Something I’ve found to be greater than Delta is listening. Just listening. I’ve tried to spend lots of time listening. I know that’s not maybe the thought of what a pastor does. But that’s actually a big part of what I do: listen.

I’ve listened to news outlets and scientists, from across the spectrum. I’ve listened to family members wheeze with asthma made worse by COVID. I’ve listened to loved ones wince in pain as COVID has brought old injuries back to the surface.

I’ve listened as my own father spoke with joy that COVID meant a heart test, a test that revealed a heart problem he didn’t know he had. I’ve listened to friends in our community, as many people as possible.

As patient and respectful as many are trying to be, I’ve noticed attitudes that make me sad, attitudes that are quick to speak and slow to listen. The Bible actually tells us to do the opposite: be quick to listen and slow to speak. Some speak quickly, “They are being foolish!” Others speak quickly, “They are being too fearful!”

Is there any middle ground? Is there any balance that isn’t too foolish or too fearful? I’m thankful to have found the middle ground of faith.

I don’t want to be pushy. I’m not trying to proselytize. But as I’ve listened to people with faith, I’ve heard that middle ground.

People with faith I listen to aren’t afraid, but they aren’t being foolish. Those with faith aren’t wearing masks out of fear, but out of love. As masks have started to come off, it’s not foolish. Instead, there’s a desire to be friendly.

Those with faith I have listened to have treated decisions about vaccines with respect and compassion and listening. Not judging as foolish. Not judging as fearful. But listening with faith. Empathizing with faith. Being quick to listen and slow to speak, as people with faith are led to do.

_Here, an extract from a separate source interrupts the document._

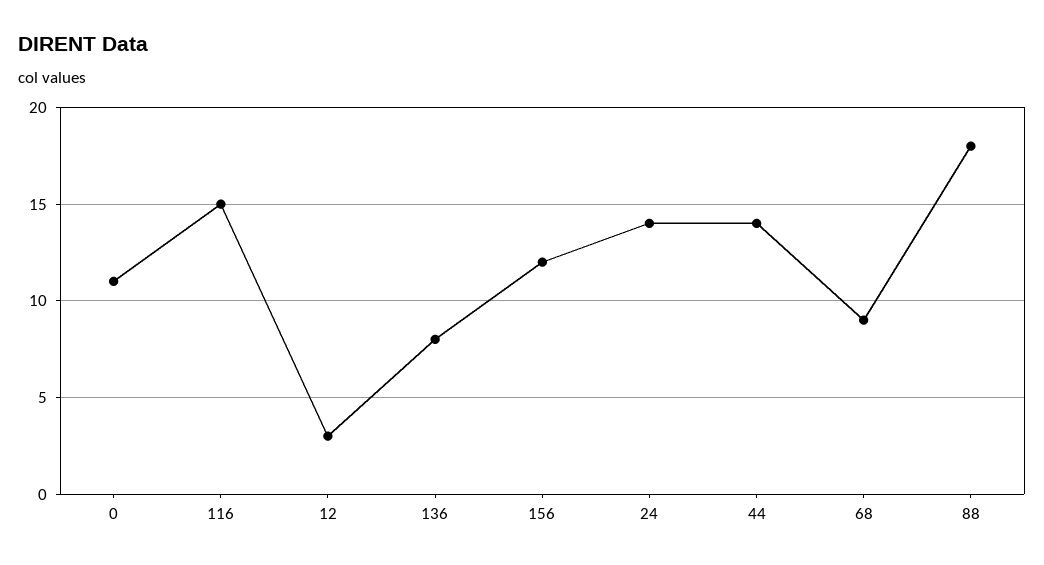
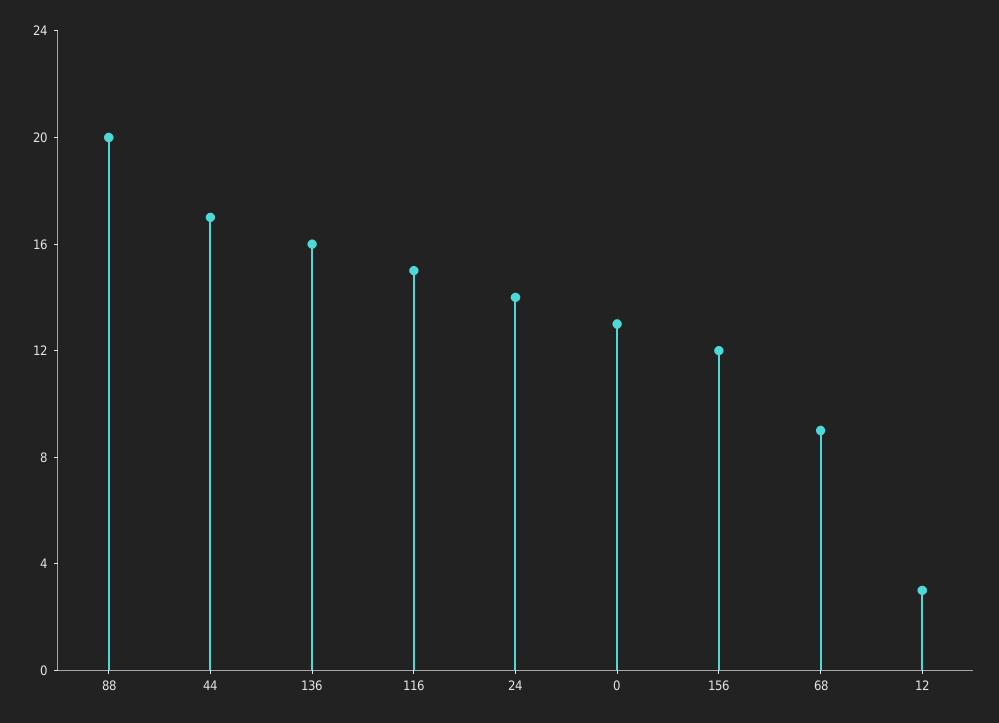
0: 11 -> 13
136: 8 -> 16
44: 14 -> 17
88: 18 -> 20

Now for me, faith means being focused on Jesus. And the faithful people that I serve find great comfort in faith in Jesus and his death on the cross, a death that we believe gives us perfect and eternal life. The death of Jesus on the cross is that something greater than Delta.

In the front of our church, we have two Greek letters. Not a Delta, but an Alpha and an Omega. Alpha and Omega are the first and the last letters of the Greek alphabet, like our A and Z.

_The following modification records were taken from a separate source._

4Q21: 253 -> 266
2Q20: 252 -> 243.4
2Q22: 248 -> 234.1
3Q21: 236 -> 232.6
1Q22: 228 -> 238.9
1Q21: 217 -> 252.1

Jesus used Alpha and Omega as a title for himself, to show he is the first and the last. I believe Jesus was around before Delta, watching over and guarding all of us. I believe Jesus will be around after Delta, continuing to watch over and guard us.

The faithful people I have the privilege to serve focus on the Alpha and the Omega and so they aren’t foolish about Delta. They aren’t fearful of Delta. They have found that middle ground: faith.

And that faith, for me, is even greater than Delta.

Nathan Strutz serves as outreach pastor at Resurrection Lutheran Church in Verona. He and his wife Elizabeth have two sons, Caleb and Elijah.